[Opening INPUT FOR THIS TASK section]

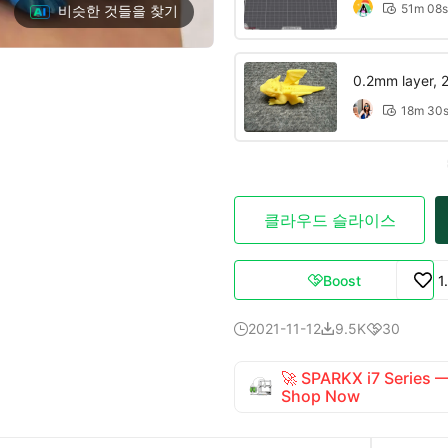
51m 08s
비슷한 것들을 찾기

0.2mm layer, 2 
18m 30

클라우드 슬라이스
Boost
1

2021-11-12
9.5K
30



🚀 SPARKX i7 Series
Shop Now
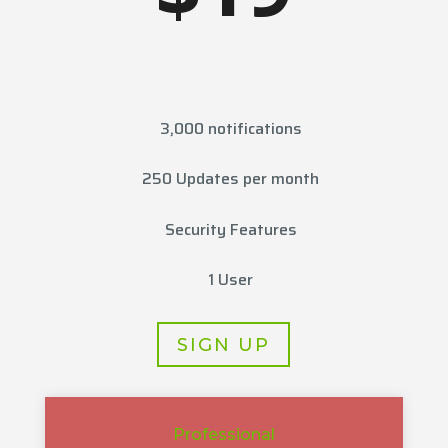
3,000 notifications
250 Updates per month
Security Features
1 User
SIGN UP
Professional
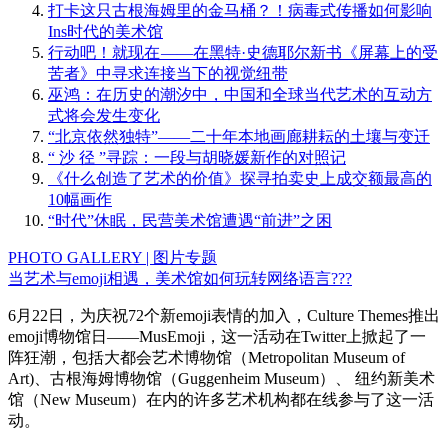
打卡这只古根海姆里的金马桶？！病毒式传播如何影响
Ins时代的美术馆
行动吧！就现在 ——在黑特·史德耶尔新书《屏幕上的受
苦者》中寻求连接当下的视觉纽带
巫鸿：在历史的潮汐中，中国和全球当代艺术的互动方
式将会发生变化
“北京依然独特”——二十年本地画廊耕耘的土壤与变迁
“ 沙 径 ”寻踪：一段与胡晓媛新作的对照记
《什么创造了艺术的价值》探寻拍卖史上成交额最高的
10幅画作
“时代”休眠，民营美术馆遭遇“前进”之困
PHOTO GALLERY | 图片专题
当艺术与emoji相遇，美术馆如何玩转网络语言???
6月22日，为庆祝72个新emoji表情的加入，Culture Themes推出
emoji博物馆日——MusEmoji，这一活动在Twitter上掀起了一
阵狂潮，包括大都会艺术博物馆（Metropolitan Museum of
Art)、古根海姆博物馆（Guggenheim Museum）、 纽约新美术
馆（New Museum）在内的许多艺术机构都在线参与了这一活
动。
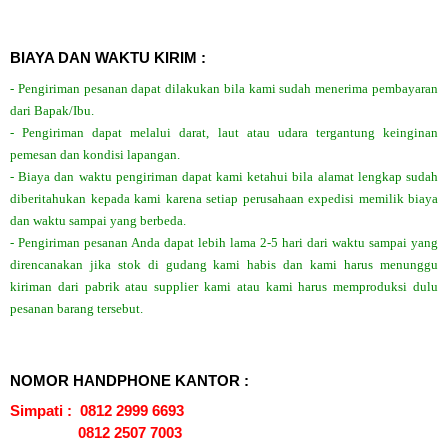
BIAYA DAN WAKTU KIRIM :
- Pengiriman pesanan dapat dilakukan bila kami sudah menerima pembayaran
dari Bapak/Ibu.
- Pengiriman dapat melalui darat, laut atau udara tergantung keinginan
pemesan dan kondisi lapangan.
- Biaya dan waktu pengiriman dapat kami ketahui bila alamat lengkap sudah
diberitahukan kepada kami karena setiap perusahaan expedisi memilik biaya
dan waktu sampai yang berbeda.
- Pengiriman pesanan Anda dapat lebih lama 2-5 hari dari waktu sampai yang
direncanakan jika stok di gudang kami habis dan kami harus menunggu
kiriman dari pabrik atau supplier kami atau kami harus memproduksi dulu
pesanan barang tersebut.
NOMOR HANDPHONE KANTOR :
Simpati : 0812 2999 6693
0812 2507 7003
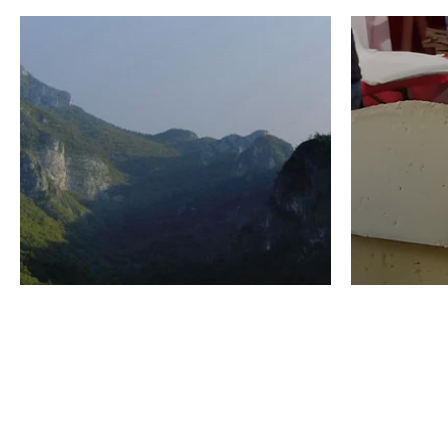
VINO
GASTRO
Domenico Liggeri
24 Luglio
2026
La redaz
I vini del Monte
I prod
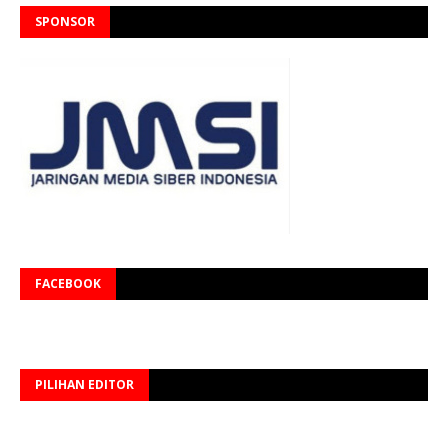
SPONSOR
FACEBOOK
PILIHAN EDITOR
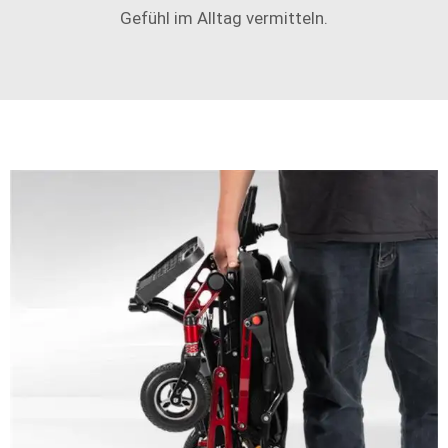
Gefühl im Alltag vermitteln.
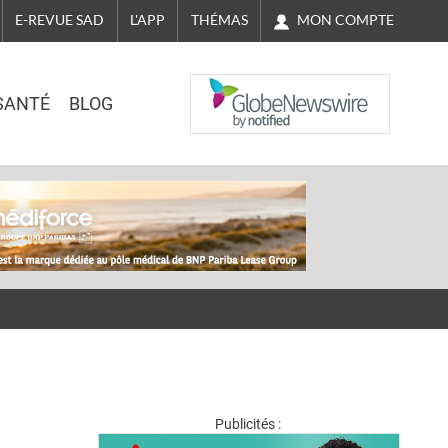
MON COMPTE
E-REVUE SAD
L'APP
THÉMAS
NASDAQ
SANTÉ
BLOG
Publicités :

[Closing INPUT FOR THIS TASK section]

Rewrite the records from the line containing "打卡这只古根海姆里的金马桶？！病毒式传播如何影响" through the line containing "PILIHAN EDITOR", replacing "supplier" with "distributor" and leaving everything else unchanged. Leave the pictures out of your answer.

= EXERCISE ANSWER =
打卡这只古根海姆里的金马桶？！病毒式传播如何影响
Ins时代的美术馆
行动吧！就现在 ——在黑特·史德耶尔新书《屏幕上的受
苦者》中寻求连接当下的视觉纽带
巫鸿：在历史的潮汐中，中国和全球当代艺术的互动方
式将会发生变化
“北京依然独特”——二十年本地画廊耕耘的土壤与变迁
“ 沙 径 ”寻踪：一段与胡晓媛新作的对照记
《什么创造了艺术的价值》探寻拍卖史上成交额最高的
10幅画作
“时代”休眠，民营美术馆遭遇“前进”之困
PHOTO GALLERY | 图片专题
当艺术与emoji相遇，美术馆如何玩转网络语言???
6月22日，为庆祝72个新emoji表情的加入，Culture Themes推出
emoji博物馆日——MusEmoji，这一活动在Twitter上掀起了一
阵狂潮，包括大都会艺术博物馆（Metropolitan Museum of
Art)、古根海姆博物馆（Guggenheim Museum）、 纽约新美术
馆（New Museum）在内的许多艺术机构都在线参与了这一活
动。
BIAYA DAN WAKTU KIRIM :
- Pengiriman pesanan dapat dilakukan bila kami sudah menerima pembayaran
dari Bapak/Ibu.
- Pengiriman dapat melalui darat, laut atau udara tergantung keinginan
pemesan dan kondisi lapangan.
- Biaya dan waktu pengiriman dapat kami ketahui bila alamat lengkap sudah
diberitahukan kepada kami karena setiap perusahaan expedisi memilik biaya
dan waktu sampai yang berbeda.
- Pengiriman pesanan Anda dapat lebih lama 2-5 hari dari waktu sampai yang
direncanakan jika stok di gudang kami habis dan kami harus menunggu
kiriman dari pabrik atau distributor kami atau kami harus memproduksi dulu
pesanan barang tersebut.
NOMOR HANDPHONE KANTOR :
Simpati : 0812 2999 6693
0812 2507 7003
VINO
GASTRO
Domenico Liggeri
24 Luglio
2026
La redaz
I vini del Monte
I prod
SPONSOR
FACEBOOK
PILIHAN EDITOR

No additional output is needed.